I have read some results about integrals of the form $$\int_D f(x,t)\,dt$$ for instance, the dominated convergence theorem and MCT. Also I see results for $F(x) = \int_0^\infty f(x,t)\,dt$ being continuous at $x_0$, provided $\int_0^t f(x,\eta)\,d\eta$ has a limit as $t \to \infty$ which is uniform in some open set around $x_0$. Also, under somewhat more stringent conditions, $\lim_{x\to\infty}\int_0^\infty f(x, \eta) \,d\eta = \int_0^\infty \lim_{x\to\infty} f(x, \eta) \,d\eta$. And of course if we fix $x_0$, of course $\int_0^t f(x_0,\eta)\,d\eta$ is continuous in $t$ by the continuity of the integral.
Suppose on the other hand we fix $t_0$. When is $F(x)=\int_0^{t_0} f(x,\eta)\,d\eta$ continuous at $x_0$? Since this should be easier than the improper integral mentioned above, it certainly seems strong enough that $f(x,\eta)$ converges uniformly as $t \to t_0$ in a neighborhood around $x_0$. But can we get by with less?
Is it then an easy extension to show when $$F(x,t)=\int_0^tf(x,\eta)\,d\eta,$$
is a continuous multivariable function of $(x,t)$? What restrictions do we need on $f(x, \eta)$?
I apologize if these are easy consequences of the other theorems, and I'm just not seeing it. Also I apologize if these are canonical results that I don't know. A google search didn't help me to answer these questions.

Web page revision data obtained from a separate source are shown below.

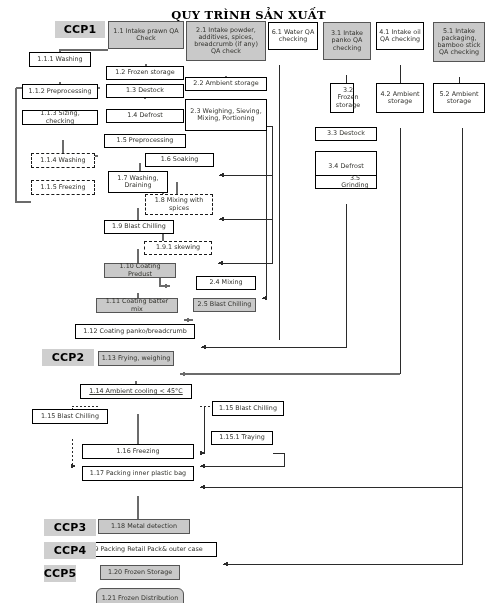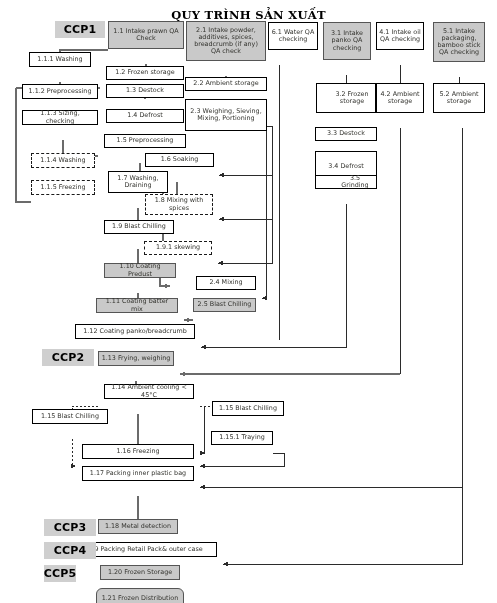--- a/index.html
+++ b/index.html
@@ -209,7 +209,7 @@
     <div class="node" style="left: 185px; top: 99px; width: 82px; height: 32px;">2.3 Weighing, Sieving, Mixing, Portioning</div>
     <div class="node" style="left: 268px; top: 22px; width: 50px; height: 28px;">6.1 Water QA checking</div>
     <div class="node gray" style="left: 323px; top: 22px; width: 48px; height: 38px;">3.1 Intake panko QA checking</div>
-    <div class="node" style="left: 316px; top: 83px; width: 60px; height: 30px; padding-left: 14px;">3.2 Frozen storage</div>
+    <div class="node" style="left: 330px; top: 83px; width: 24px; height: 30px; padding-left: 14px;">3.2 Frozen storage</div>
     <div class="node" style="left: 315px; top: 127px; width: 62px; height: 14px;">3.3 Destock</div>
     <div class="node" style="left: 315px; top: 151px; width: 62px; height: 32px;">3.4 Defrost</div>
     <div class="node" style="left: 315px; top: 175px; width: 62px; height: 14px; padding-left: 20px;">3.5 Grinding</div>

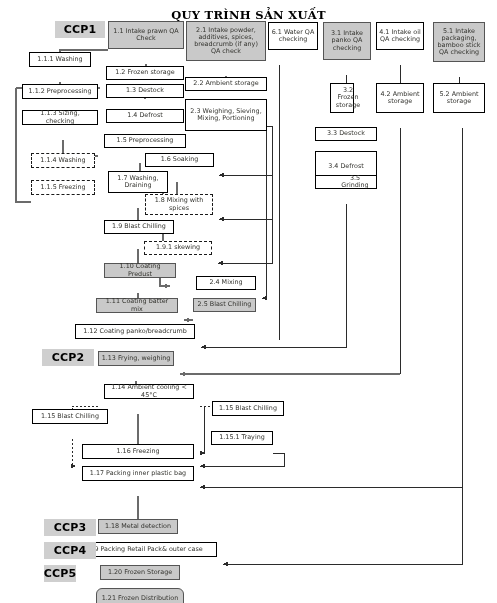--- a/index.html
+++ b/index.html
@@ -194,7 +194,7 @@
     <div class="node gray" style="left: 193px; top: 298px; width: 63px; height: 14px;">2.5 Blast Chilling</div>
     <div class="node" style="left: 75px; top: 324px; width: 120px; height: 15px;">1.12 Coating panko/breadcrumb</div>
     <div class="node gray" style="left: 98px; top: 351px; width: 76px; height: 15px;">1.13 Frying, weighing</div>
-    <div class="node" style="left: 104px; top: 384px; width: 90px; height: 15px;">1.14 Ambient cooling &lt; 45°C</div>
+    <div class="node" style="left: 80px; top: 384px; width: 112px; height: 15px; text-decoration: underline;">1.14 Ambient cooling &lt; 45°C</div>
     <div class="node" style="left: 212px; top: 401px; width: 72px; height: 15px;">1.15 Blast Chilling</div>
     <div class="node" style="left: 32px; top: 409px; width: 76px; height: 15px;">1.15 Blast Chilling</div>
     <div class="node" style="left: 211px; top: 431px; width: 62px; height: 14px;">1.15.1 Traying</div>

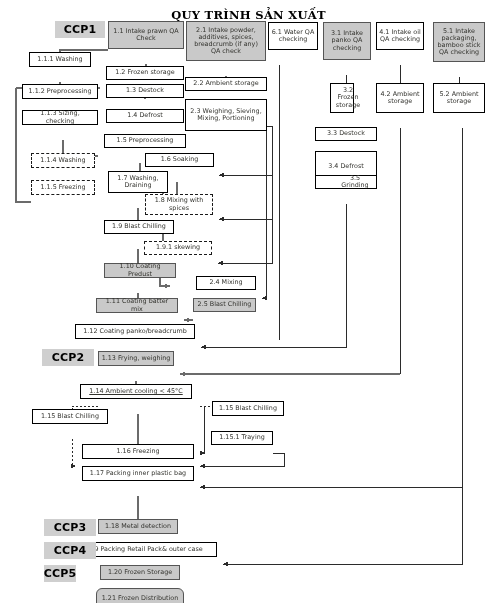--- a/index.html
+++ b/index.html
@@ -200,7 +200,7 @@
     <div class="node" style="left: 211px; top: 431px; width: 62px; height: 14px;">1.15.1 Traying</div>
     <div class="node" style="left: 82px; top: 444px; width: 112px; height: 15px;">1.16  Freezing</div>
     <div class="node" style="left: 82px; top: 466px; width: 112px; height: 15px;">1.17  Packing inner plastic bag</div>
-    <div class="node gray" style="left: 98px; top: 519px; width: 80px; height: 15px;">1.18 Metal detection</div>
+    <div class="node gray" style="left: 98px; top: 519px; width: 92px; height: 15px;">1.18 Metal detection</div>
     <div class="node" style="left: 70px; top: 542px; width: 147px; height: 15px;">1.19 Packing Retail Pack&amp; outer case</div>
     <div class="node gray" style="left: 100px; top: 565px; width: 80px; height: 15px;">1.20 Frozen Storage</div>
     <div class="node gray" style="left: 96px; top: 588px; width: 88px; height: 22px; border-radius: 6px;">1.21 Frozen Distribution</div>

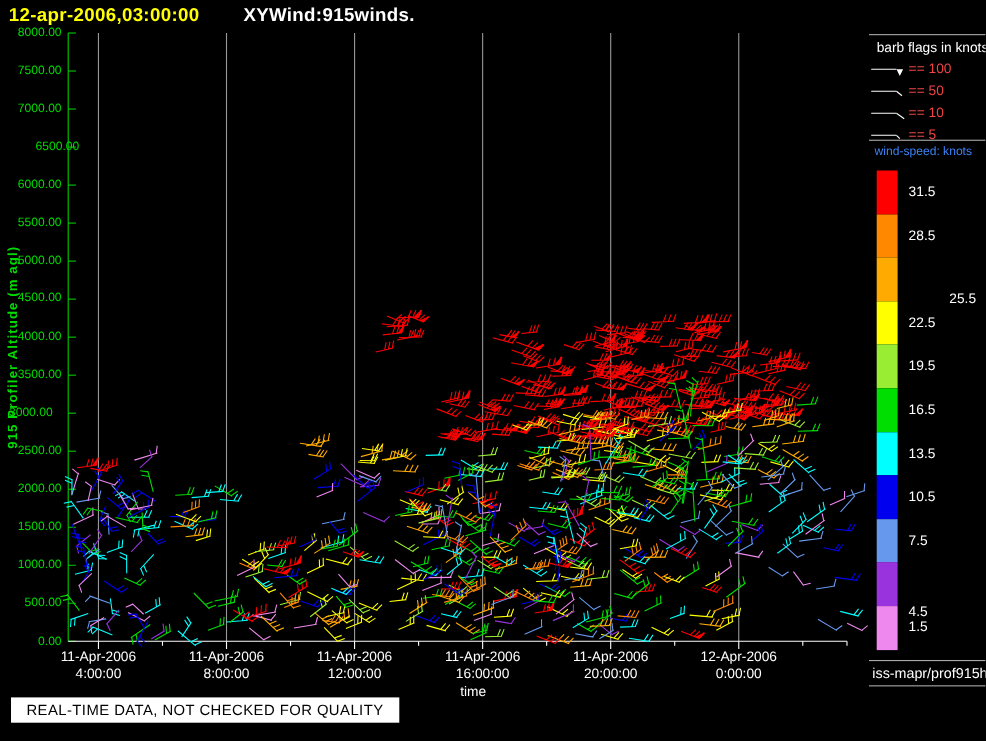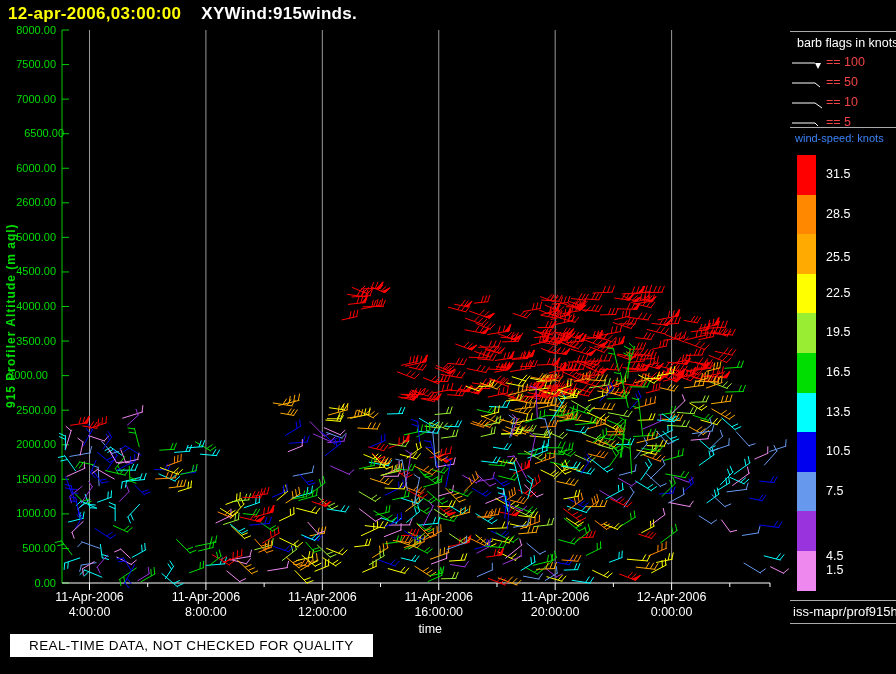--- a/index.html
+++ b/index.html
@@ -8,7 +8,7 @@
   .abs{position:absolute;}
   #title-bar{left:8px;top:4px;display:flex;gap:20px;white-space:nowrap;}
   #title-timestamp{color:#ffff00;font-size:17px;font-weight:bold;letter-spacing:.3px;}
-  #title-plotname{color:#ffffff;font-size:17px;font-weight:bold;letter-spacing:.3px;}
+  #title-plotname{color:#ffffff;font-size:17px;font-weight:bold;letter-spacing:.3px;margin-left:20px;}
   #y-axis-title{left:4px;top:116px;height:400px;width:16px;color:#00dd00;
       font-size:12px;font-weight:bold;writing-mode:vertical-rl;transform:rotate(180deg);
       text-align:center;letter-spacing:1px;}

Assume that $f$ is defined on $X\times I$, where $X$ is a metric space and $I$ is an interval of $\mathbb R$ containing $0$. Here is a reasonably general set of conditions ensuring that the function $F$ is well-defined and continuous:
(o) $f(x,t)$ is measurable with respect to $t$, for each fixed $x\in X$;
(i) $f(x,t)$ is continuous with respect to $x$, for each fixed $t\in I$;
(ii) for any compact set $K\subset X$ and any compact interval $J\subset I$, there is an integrable function $g:J\to \mathbb R_+$ such that $\vert f(x,\eta)\vert\leq g(\eta)$ whenever $(x,\eta)\in K\times J$
Note that these conditions are satisfied if $f(x,t)$ is continuous wrt $x$ and $f$ is locally bounded on $X\times I$; in particular, this holds if $f$ is $jointly$ continuous on $X\times I$.
Conditions (o) and (ii) with $K=\{ x\}$ and $J=[0,t]$ implies that $F(x,t)$ is well-defined for any $(x,t)$.
To check continuity at some given point $(x,t)$, let us fix a sequence $(x_n,t_n)\subset X\times I$ converging to $(x,t)$. Then $K=\{ x\}\cup \{ x_n;\; n\in\mathbb N\}$ is a compact subset of $X$, and one can find a compact interval $J\subset I$ containing $\{ t\}\cup\{ t_n;\; n\in\mathbb N\}\cup\{ 0\}$. Let $g:J\to\mathbb R_+$ be chosen according to (ii). Assuming for example $t_n\geq t$, one can write \begin{eqnarray*} \left\vert F(x_n,t_n)-F(x,t)\right\vert&=&\left\vert \int_0^{t_n} f(x_n,\eta)\, d\eta-\int_0^t f(x,\eta)\, d\eta\right\vert\\ &=&\left\vert \int_t^{t_n} f(x_n,\eta)\, d\eta+\int_0^t \left(f(x_n,\eta)-f(x,\eta) \right)\, d\eta\right\vert\\ &\leq& \int_t^{t_n} g(\eta)\, d\eta +\int_J \vert f(x_n,\eta)-f(x,\eta) \vert\, d\eta \end{eqnarray*}
The second integral in the right-hand side goes to $0$ by (i) the dominated convergence theorem; and the first one as well by dominated convergence again, because it can be written as $\int_J \mathbb 1_{(t,t_n)}(\eta)g(\eta)\, d\eta$. This shows that $F$ is continuous at $(x,t)$.